Not Enought Bullets

One of the most annoying facets of the New York Times is its predilection for publishing stories that sound like a telethon for the overpriviliged .

Seriously. This guy goes to a class reunion of Harvard Business School, and the whining of overpaid parasites is deafening:

My first, charmed week as a student at Harvard Business School, late in the summer of 2001, felt like a halcyon time for capitalism. AOL Time Warner, Yahoo and Napster were benevolently connecting the world. Enron and WorldCom were bringing innovation to hidebound industries. President George W. Bush — an H.B.S. graduate himself — had promised to deliver progress and prosperity with businesslike efficiency.

The next few years would prove how little we (and Washington and much of corporate America) really understood about the economy and the world. But at the time, for the 895 first-years preparing ourselves for business moguldom, what really excited us was our good luck. A Harvard M.B.A. seemed like a winning lottery ticket, a gilded highway to world-changing influence, fantastic wealth and — if those self-satisfied portraits that lined the hallways were any indication — a lifetime of deeply meaningful work.

So it came as a bit of a shock, when I attended my 15th reunion last summer, to learn how many of my former classmates weren’t overjoyed by their professional lives — in fact, they were miserable. I heard about one fellow alum who had run a large hedge fund until being sued by investors (who also happened to be the fund manager’s relatives). Another person had risen to a senior role inside one of the nation’s most prestigious companies before being savagely pushed out by corporate politics. Another had learned in the maternity ward that her firm was being stolen by a conniving partner.

So, we have a guy who made his fortune by relying on relatives, another one who was paid obscene amounts as senior management, and someone who partnered with someone who sounds like a Harvard Business School graduate.

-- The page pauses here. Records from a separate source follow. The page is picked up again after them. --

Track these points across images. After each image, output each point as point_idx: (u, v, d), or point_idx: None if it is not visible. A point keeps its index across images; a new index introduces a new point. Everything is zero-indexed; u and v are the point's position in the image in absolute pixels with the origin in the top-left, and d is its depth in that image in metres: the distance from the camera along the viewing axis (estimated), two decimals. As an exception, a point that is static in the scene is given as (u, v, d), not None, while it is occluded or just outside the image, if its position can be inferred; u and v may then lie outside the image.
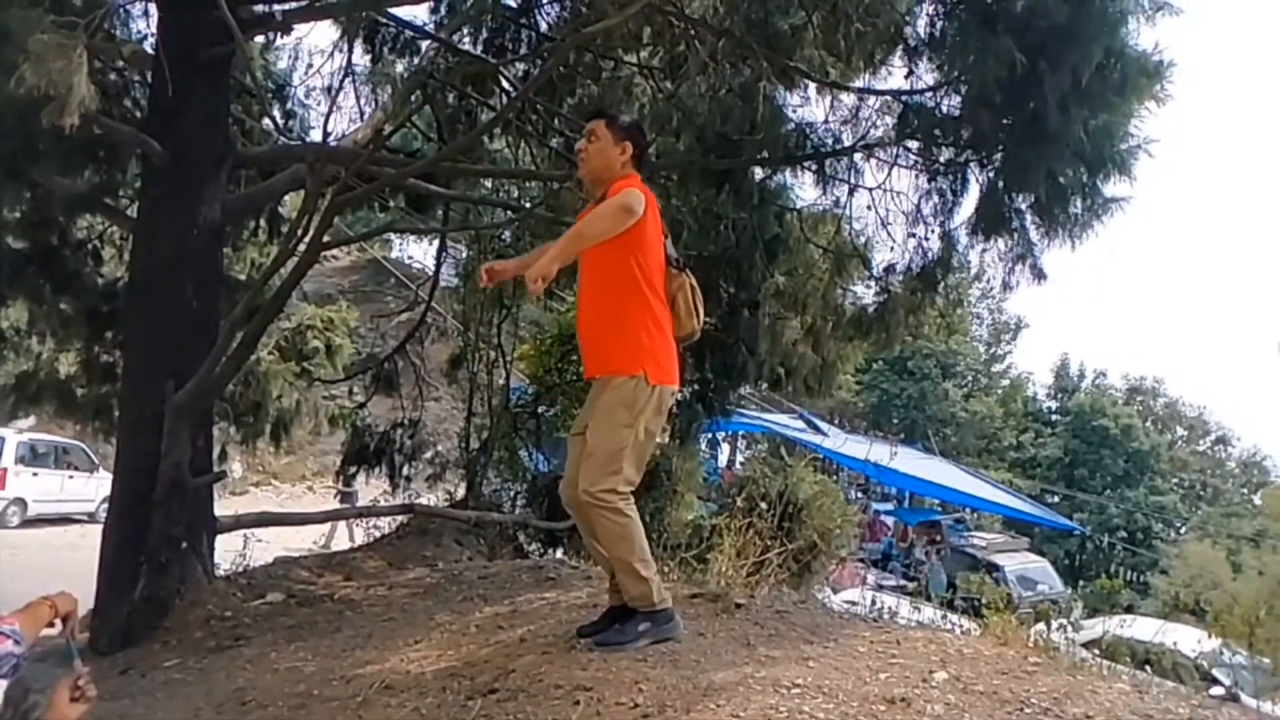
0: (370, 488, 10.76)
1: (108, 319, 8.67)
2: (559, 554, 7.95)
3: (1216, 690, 5.87)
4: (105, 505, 7.26)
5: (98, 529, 6.57)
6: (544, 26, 7.93)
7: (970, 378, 40.11)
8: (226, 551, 6.91)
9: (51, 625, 2.01)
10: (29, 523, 16.41)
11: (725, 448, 23.04)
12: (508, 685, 3.17)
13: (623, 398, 3.32)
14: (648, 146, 3.80)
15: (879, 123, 6.73)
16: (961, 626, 4.94)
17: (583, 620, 3.76)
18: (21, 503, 16.47)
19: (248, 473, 21.34)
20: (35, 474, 16.89)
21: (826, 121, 6.86)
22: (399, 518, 8.45)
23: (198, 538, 6.05)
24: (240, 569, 6.88)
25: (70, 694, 1.85)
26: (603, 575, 4.30)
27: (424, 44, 8.09)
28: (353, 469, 10.29)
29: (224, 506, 7.25)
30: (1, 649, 1.76)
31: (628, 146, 3.52)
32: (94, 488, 16.82)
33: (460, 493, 9.40)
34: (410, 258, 28.70)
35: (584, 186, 3.90)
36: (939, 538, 19.77)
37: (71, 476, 17.64)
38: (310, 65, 9.26)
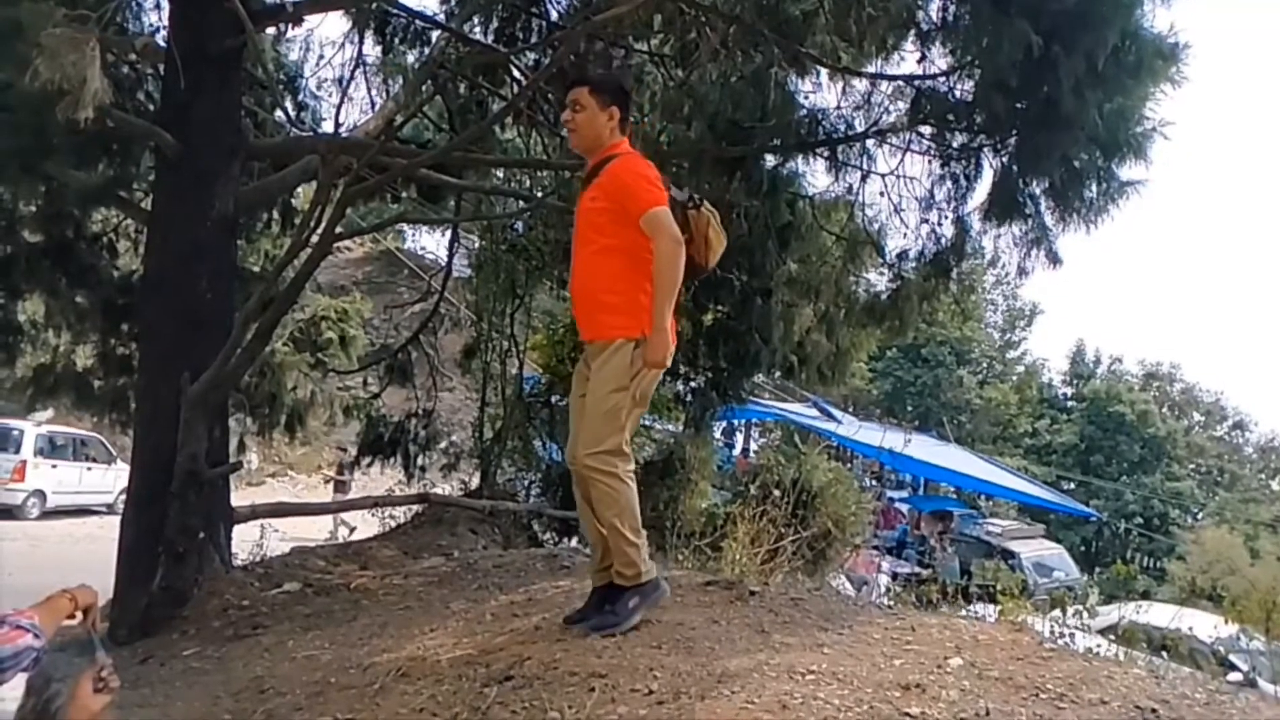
0: (384, 477, 10.80)
1: (123, 311, 8.71)
2: (573, 543, 7.97)
3: (1233, 676, 5.85)
4: (123, 497, 7.32)
5: (116, 520, 6.62)
6: (554, 15, 7.91)
7: (985, 364, 39.95)
8: (243, 542, 6.95)
9: (72, 617, 2.03)
10: (48, 514, 16.57)
11: (739, 436, 23.03)
12: (523, 673, 3.18)
13: (620, 360, 3.34)
14: (632, 101, 3.82)
15: (891, 108, 6.70)
16: (974, 613, 4.93)
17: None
18: (41, 494, 16.63)
19: (264, 464, 21.47)
20: (54, 466, 17.05)
21: (838, 108, 6.83)
22: (414, 507, 8.48)
23: (215, 528, 6.09)
24: (257, 559, 6.93)
25: (93, 684, 1.88)
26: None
27: (434, 34, 8.07)
28: (365, 459, 10.32)
29: (240, 497, 7.30)
30: (22, 642, 1.78)
31: (614, 111, 3.54)
32: (112, 479, 16.96)
33: (474, 482, 9.43)
34: (423, 248, 28.80)
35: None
36: (950, 526, 19.65)
37: (90, 468, 17.79)
38: (321, 57, 9.23)
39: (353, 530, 14.52)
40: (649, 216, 3.30)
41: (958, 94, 6.22)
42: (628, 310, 3.36)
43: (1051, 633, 4.03)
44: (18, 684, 1.82)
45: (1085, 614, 5.49)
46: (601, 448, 3.31)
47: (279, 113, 8.63)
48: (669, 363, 3.37)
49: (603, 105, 3.52)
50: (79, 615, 2.03)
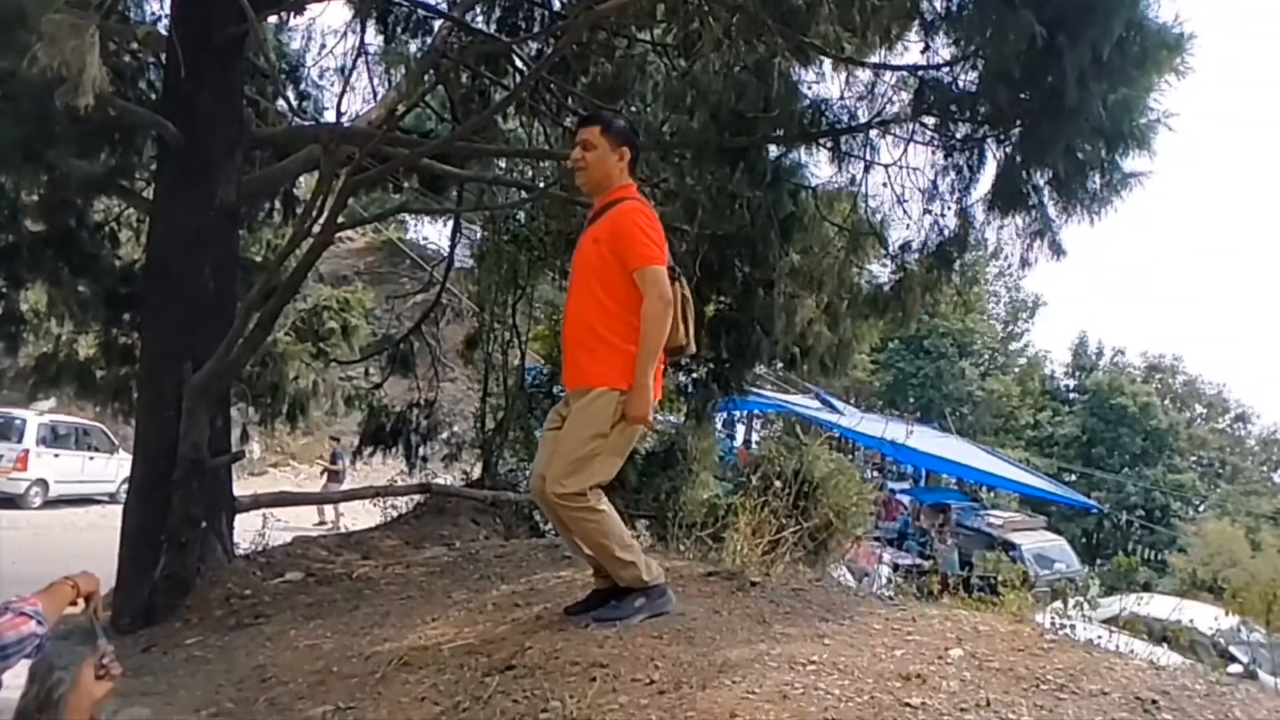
0: (386, 467, 10.83)
1: (126, 301, 8.71)
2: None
3: (1234, 667, 5.85)
4: (126, 486, 7.33)
5: (118, 509, 6.63)
6: (557, 4, 7.90)
7: (987, 356, 39.91)
8: (246, 531, 6.97)
9: (75, 605, 2.03)
10: (51, 504, 16.58)
11: (741, 427, 23.05)
12: (524, 662, 3.19)
13: (602, 408, 3.34)
14: (640, 147, 3.83)
15: (895, 99, 6.66)
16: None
17: (597, 598, 3.77)
18: (43, 484, 16.63)
19: (266, 453, 21.47)
20: (56, 455, 17.04)
21: (842, 98, 6.79)
22: (416, 497, 8.50)
23: (217, 517, 6.11)
24: (259, 548, 6.95)
25: (95, 671, 1.88)
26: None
27: (437, 23, 8.06)
28: (367, 449, 10.34)
29: (243, 487, 7.31)
30: (25, 629, 1.78)
31: (625, 152, 3.54)
32: (114, 468, 16.96)
33: (476, 472, 9.44)
34: (425, 239, 28.67)
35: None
36: (949, 518, 19.65)
37: (92, 458, 17.80)
38: (323, 46, 9.27)
39: (330, 518, 14.62)
40: (641, 273, 3.32)
41: (961, 84, 6.19)
42: (615, 360, 3.35)
43: (1052, 624, 4.03)
44: (21, 670, 1.83)
45: (1086, 605, 5.49)
46: (569, 490, 3.30)
47: (281, 102, 8.63)
48: (650, 420, 3.39)
49: (613, 146, 3.51)
50: (81, 603, 2.03)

One quote, “It was insanely stressful work, done among people he didn’t particularly like. He earned about $1.2 million a year and hated going to the office,” sticks in my head.

This guy is 15 years into a career, and assuming that his $1.2 million a year is the product of 10% raises, he’s earned $10 million over the past 15 years.

Seriously, if Aliens had abducted all of them from their reunion, and transported them to be galley slaves on the planet Koozebane, the world would be a better place.

Note to self:  Start a GoFundMe for an alien beacon at the next class reunion.